In his lovingly imagined novel of Bishop's Brazilian sojourn, Michael Sledge focuses on her life-changing encounters in a country very different from the New England and Nova Scotia she knew so well. In Rio, she reunites with Lota de Macedo Soares, whom she had met five years before in New York. Lota is building a modernist house in the jungle outside Rio and wants to show Elizabeth her vision. Elizabeth accompanies Lota and her companion, Mary, to the half-completed house, spectacularly sited on a mountain, and is soon in awe of Lota's energy and drive. Lota, for her part, thinks Elizabeth is a genius. Mary's tart dismissal of Elizabeth with, "She's a drunk and a hypochondriac. Everyone knows that!" signals another change on the horizon, one that will find Elizabeth replacing Mary in Lota's affections.

Elizabeth Bishop was not a confessional poet, and Sledge is careful to preserve her dignity at the same time he explores the intense connection she forms with Lota. In the beginning, their differences attract and thrill them: Elizabeth is shy, passive and lacks self-confidence; Lota is dynamic, ambitious and loves a good fight. As the depth of their passion begins to overwhelm them, Elizabeth confesses, "It is hard for me to believe in happiness. I resist it. I've spent so much time just trying to survive." To which Lota replies, "And now you thrive."
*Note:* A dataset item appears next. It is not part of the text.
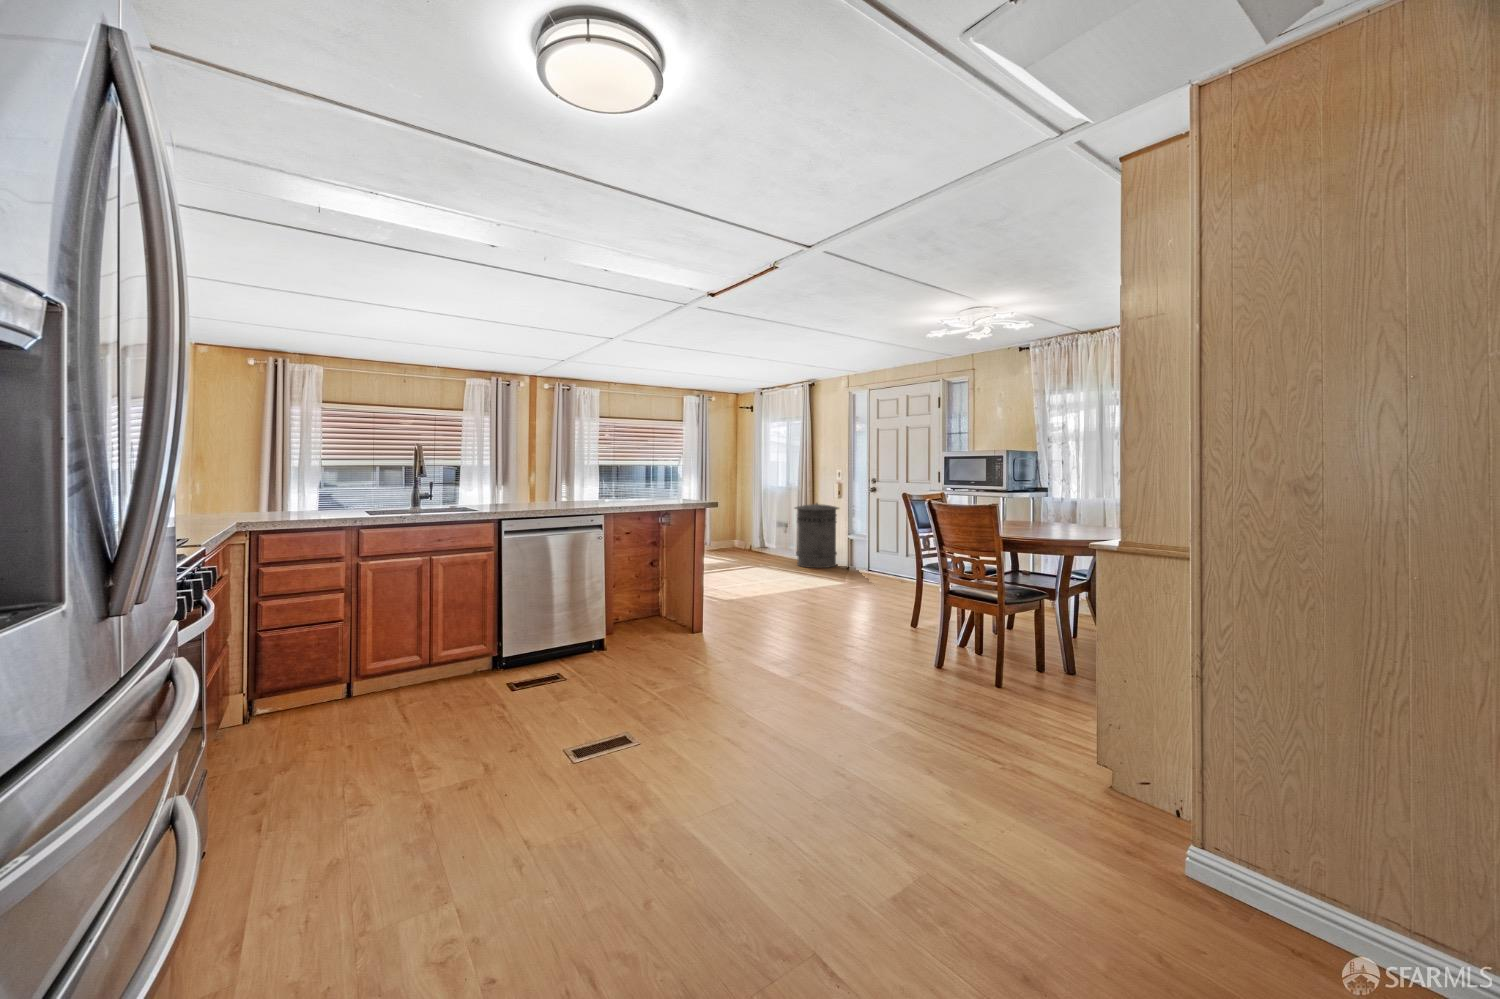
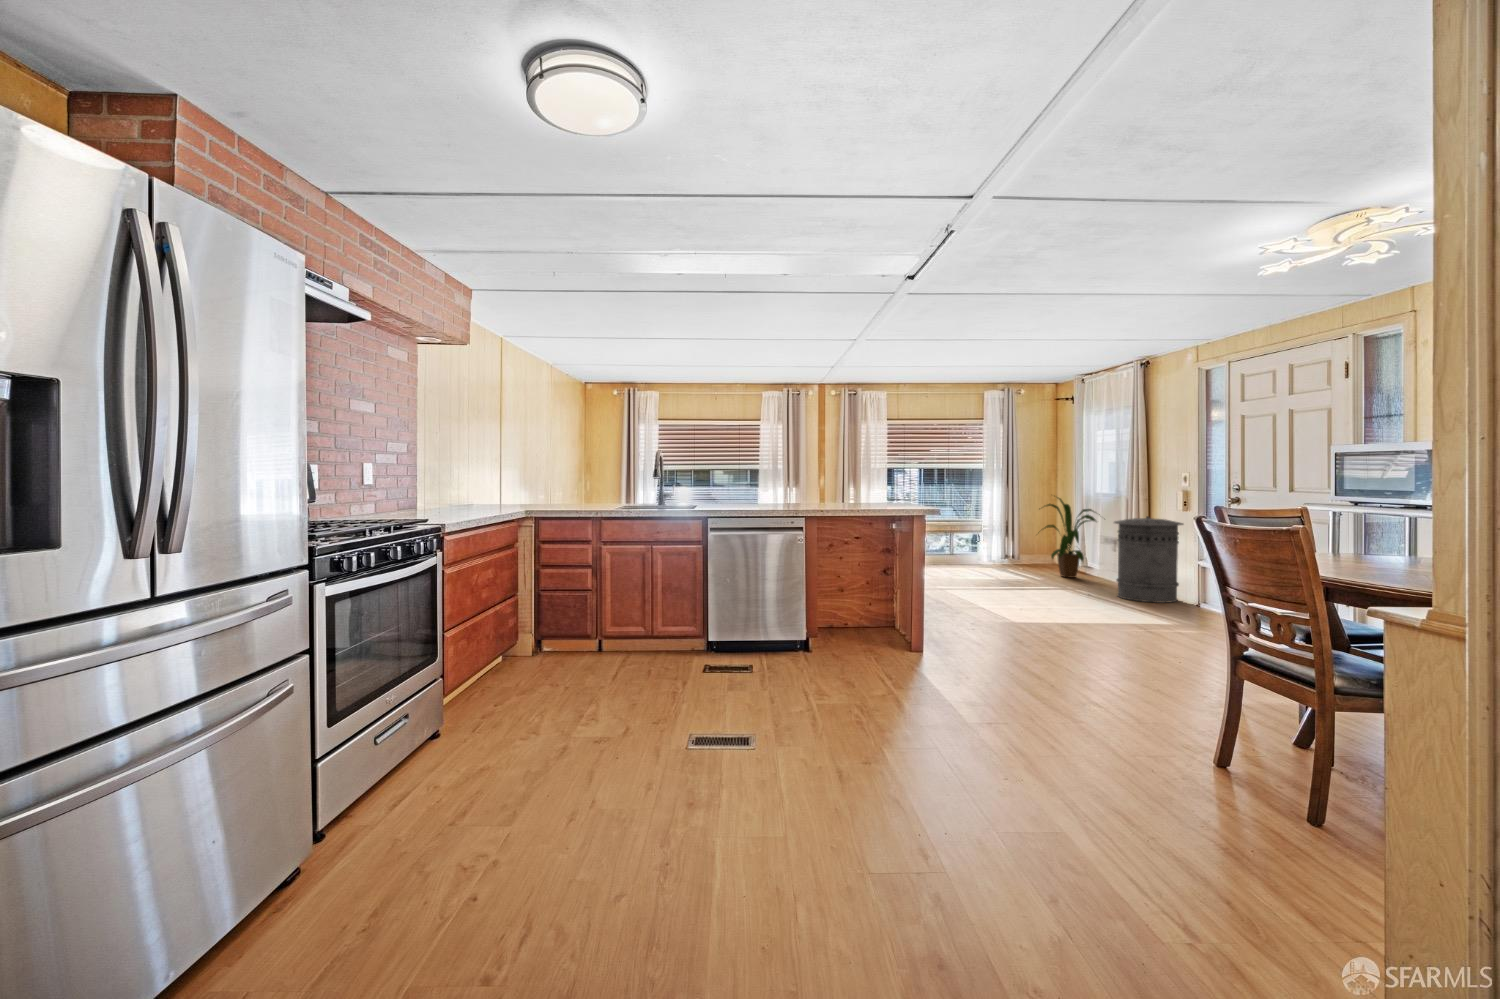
house plant: none [728,486,779,553] -> present [1044,498,1100,578]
Brazil, Sledge shows, is transformative for Bishop both emotionally and artistically. He captures her enchantment with the Amazon (the river and the jungle) as well as the growing self-confidence that will one day allow her to teach in American universities. He is equally adept at portraying Lota's love of architectural modernism and her disastrous entanglements with Brazilian politics when she leads the campaign to construct a public park in Rio. Day by day, though, as Elizabeth and Lota become absorbed by the demands of their separate careers, they cut themselves off from the emotional core that sustained them for a decade. The collapse of their once-engulfing passion, even if seen as inevitable in Sledge's sympathetic telling, is unbearably sad--they gave each other so much that neither ever dreamed of having, and yet, in the end, they couldn't save each other.--John McFarland

Shelf Talker: An evocative novel of all that Elizabeth Bishop found to love during a 17-year sojourn in Brazil and of the love that found her there.